Early twentieth-century colonial collecting practices scrutinised
For her doctoral research, anthropologist Hannelore Vandenbergen is investigating the Hutereau collection, from the perspective of the Congolese chief Maroka. This collection was collected by a Belgian expedition leader in Belgian Congo for the Tervuren museum. The aim is to shed new light on early twentieth-century colonial collecting practices.
Chief Maroka in a ‘Belgian-style’ sedan chair, as Iteni, a participant in the research, puts it. Photo from the Hutereau collection, AP.0.0.11982
The collecting frenzy of international collectors
Former military man Armand Hutereau was sent to the northeast of the Congo between 1911 and 1913 to 'enrich' the collection of the Musée du Congo belge in Tervuren (now AfricaMuseum) with unique ethnographic objects from the colony. This undertaking competed with other major collecting expeditions by the American Museum of Natural History (1909-1915) and the Ethnologisches Museum of Berlin (1907-1908).
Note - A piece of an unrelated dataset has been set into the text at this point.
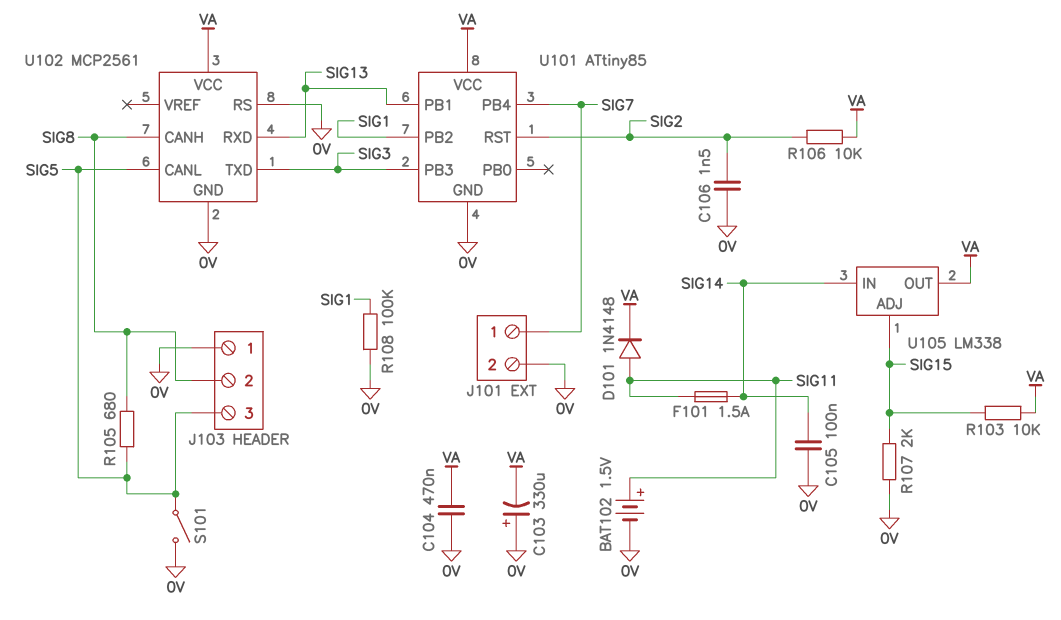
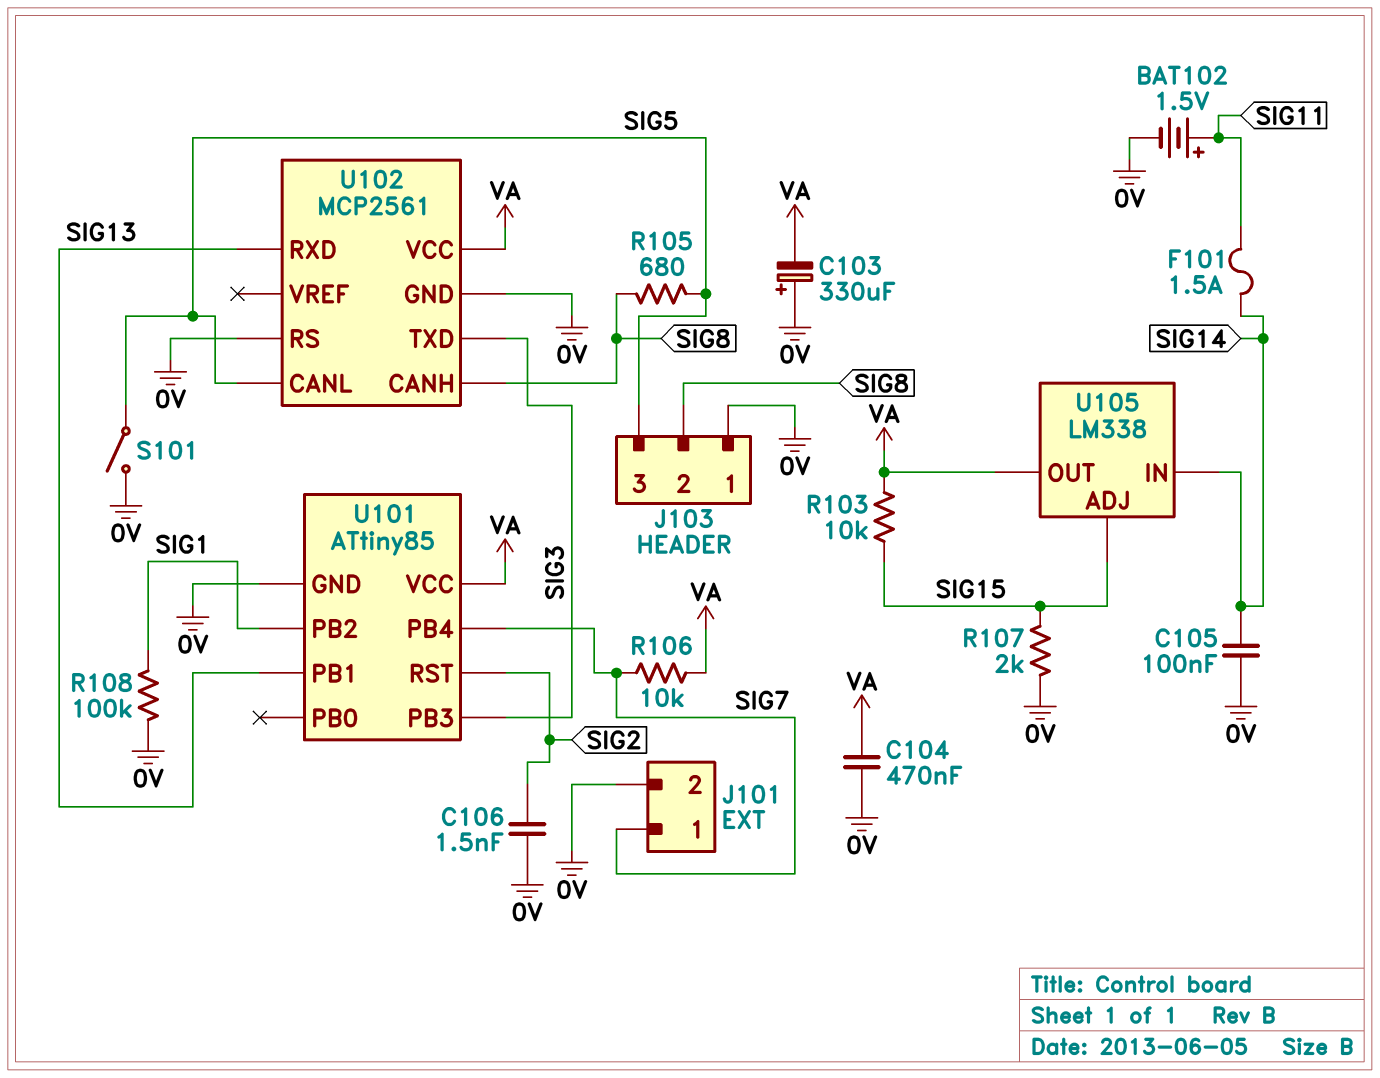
D101: diode 1N4148 (A SIG11, K VA) -> none
R106: 10k (SIG2, VA) -> 10k (SIG7, VA)

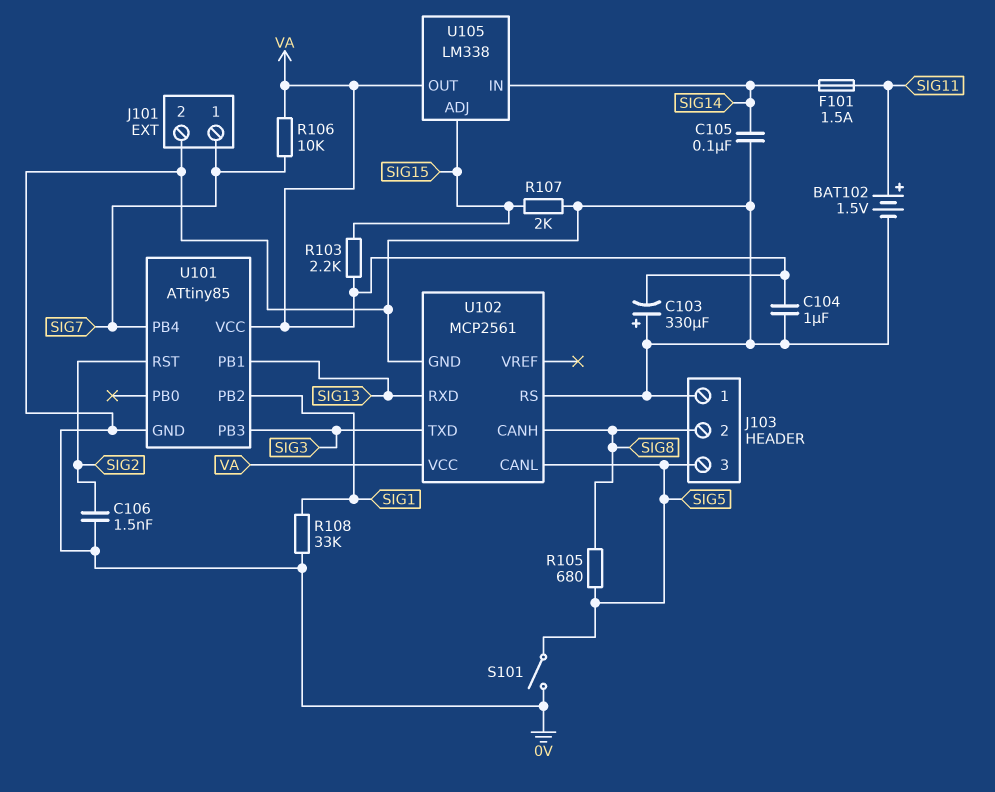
C104: 470nF (0V, VA) -> 1uF (0V, VA)
R103: 10k (SIG15, VA) -> 2.2k (SIG15, VA)
R108: 100k (0V, SIG1) -> 33k (0V, SIG1)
Hutereau returned with no fewer than 8,000 objects, including numerous remarkable musical instruments, pots and statues, as well as many photographs, films and sound recordings. The collection is world-famous for its embodiment of a unique Congolese heritage.
However, Hannelore Vandenbergen does not focus her research on the Belgian ‘collector’, but on the Congolese leader Maroka. Chief Maroka lived from 1884 to 1927 in Faradje, a town in the province of Haut-Uélé in what is now the Democratic Republic of Congo (DRC), where members of the Hutereau expedition (and other scientific expeditions) met him and took his picture on several occasions. This study tests Eurocentrism in Western histories by deliberately avoiding focusing on the European expedition leader.
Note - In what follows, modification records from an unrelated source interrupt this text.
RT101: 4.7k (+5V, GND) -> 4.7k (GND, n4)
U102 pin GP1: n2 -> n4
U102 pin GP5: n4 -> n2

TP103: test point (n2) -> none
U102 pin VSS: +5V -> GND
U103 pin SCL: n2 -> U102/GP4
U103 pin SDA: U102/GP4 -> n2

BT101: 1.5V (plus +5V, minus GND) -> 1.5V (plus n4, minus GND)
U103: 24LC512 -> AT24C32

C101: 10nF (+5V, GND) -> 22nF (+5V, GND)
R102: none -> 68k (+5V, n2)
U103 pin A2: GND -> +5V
‘I stumbled upon some photographs of Maroka in the archives during my research and I found his name on some reports. Although he was visibly present in the collection, he was completely absent from the colonial historiography of the expedition’, explains Hannelore Vandenbergen. ‘There are several clues in the collection that have never been investigated before, despite their importance for Congolese history and for contemporary tradition.’ Based on a multifaceted focus on the charismatic chief, this research will shed new light on the Hutereau collection and early twentieth-century colonial collecting practices.
Through meetings and conversations with Maroka's Congolese descendants, Hannelore Vandenbergen also compares the stories of today with tales from the past. Oral memories, photos and objects overlap in this process.
From a post-colonial perspective, she seeks new collaborations for research and exhibitions on collections that were assembled during the colonial past. Vandenbergen explains: ‘After seeing some photos of objects from the Hutereau collection we organized an exhibition in the parish hall in Faradje, as well as a historical workshop for young people. The villagers also expressed the wish to create a cultural centre’.
The Hutereau expedition
Finally, this research also uncovers some little-known aspects of the Hutereau expedition of 1911-1913. Correspondence of the expedition members shows, for example, that cooperation between the expedition members had been fraught. According to Vandenbergen ‘Particular attention is also paid to the encounters between the expedition members and the Congolese population during their journey through the northeast of the Congo. The question arises whether Hutereau may be considered as a “friendly leader”, as he was described by a compatriot, or as a sasa-moka, which means “a bit murderous” in Lingala’.
Hannelore Vandenbergen will present her doctoral research as part of the CongoConnect project, in the spring of 2021.